Sunday, April 15, 2007

178. Talking to Me

I watched The Good Shepherd (2006) and City by the Sea (2002) back-to-back--but not really: They did not, if you will excuse the silly imagery, turn from each other, back facing back, sulking from some small tiff; or simply tired, ready to dream their own dreams. No, I think they lay beside one another, looking up, talking quietly in the dark. I was almost intruding, but, to reference another De Niro performance, I heard things:

Both Matt Damon's Edward Wilson and De Niro's Vincent LaMarca, responding to the lung-filling conflux of their lives and their jobs, dark, oily waters merging, sink into silence, settle into immobility. Edward builds CIA counter-intelligence with decades of whispered conversations behind closing doors, poker-faced--that is, the same face, to enemy and friend, wife, lover, and son--as his breath gets shorter and his resolve inscrutable. And Damon does have a good face for this, one you want to see smiling, relaxing; almost a movie star's face because it approaches charm. And this is why he makes an attractive up-and-comer, the eager kid you wish would ease up on himself and enjoy the arrival of his success; I'm thinking of Good Will Hunting (1997). But it's also Tom Ripley's talented face, the boy who grins at you, brushing away the wingless flies he's been torturing just as you walk in. In The Good Shepherd he drowns almost immediately--rising a few times as he considers whom he might love, and there is that smile again, perhaps real, but always being drawn down. Near the end of the movie, someone asks Edward a question. As he looks back, silent, in her frustration my wife muttered, "If he doesn't answer that question ... ." And of course he doesn't. I was going to write, "Because at that point it's too late," but, once he wipes away his girlish makeup--the "poor little buttercup" at Yale--it's Skull and Bones, and cold logic, and proprietary attitudes, until everyone, including the women he professes to love, and the son he says he'll protect, drowns with him. It seemed too late for him from the start.

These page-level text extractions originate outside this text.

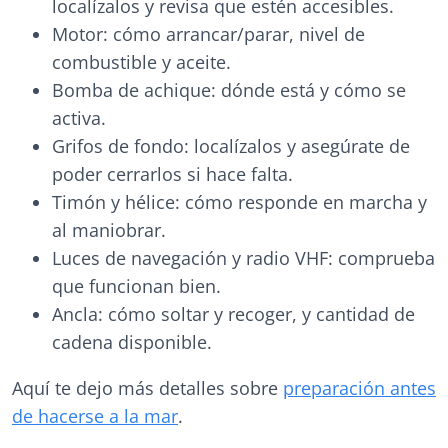
localízalos y revisa que estén accesibles.
Motor: cómo arrancar/parar, nivel de
combustible y aceite.
Bomba de achique: dónde está y cómo se
activa.
Grifos de fondo: localízalos y asegúrate de
poder cerrarlos si hace falta.
Timón y hélice: cómo responde en marcha y
al maniobrar.
Luces de navegación y radio VHF: comprueba
que funcionan bien.
Ancla: cómo soltar y recoger, y cantidad de
cadena disponible.
Aquí te dejo más detalles sobre
preparación antes
de hacerse a la mar
.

Vincent DeMarca in City by the Sea has also withdrawn his offer, so to speak, to wife and lover, and especially son. In his attempt to protect his own damaged self, he lowers his head and averts his eyes, becoming the good cop, but the silent partner. His junkie son, Joey (James Franco), falls almost all the way down, his "shirt-tail muddy, his hands a little bloody," and Vincent moves toward him, but so tentatively, so slowly, that it all but guarantees he will remain untouched--although not unmoved; like Edward Wilson, DeMarca knows he is drowning, and taking others down with him--but he is too afraid of the past to change the things in front of him. De Niro gives us a character who is also almost likable; but he is no Edward Wilson, cooly inventing a self. DeMarca seems willing to emerge, but it takes mighty efforts from everyone around him, generations of them--father's ghost, ex-wife, almost-girlfriend (an admiring bow to Frances McDormand), lost son, abandoned grandson--to grab him by the nape and pull him from the flood.

As the director of The Good Shepherd and the lead in City by the Sea, De Niro lets us hear the sound of footsteps receding, down to the water's edge. I'm glad I watched the cop movie second, if only to be left with lessons in resuscitation rather than the dimming face wavering and dying. Both films, though, "speak of something that is gone," although City by the Sea finds "strength in what remains behind."*



*I can't help it, but Wordsworth sticks in my head like an exceptionally subtle jingle, always compelling me to buy buy buy those intimations of immortality through recollections of early childhood. Sheesh.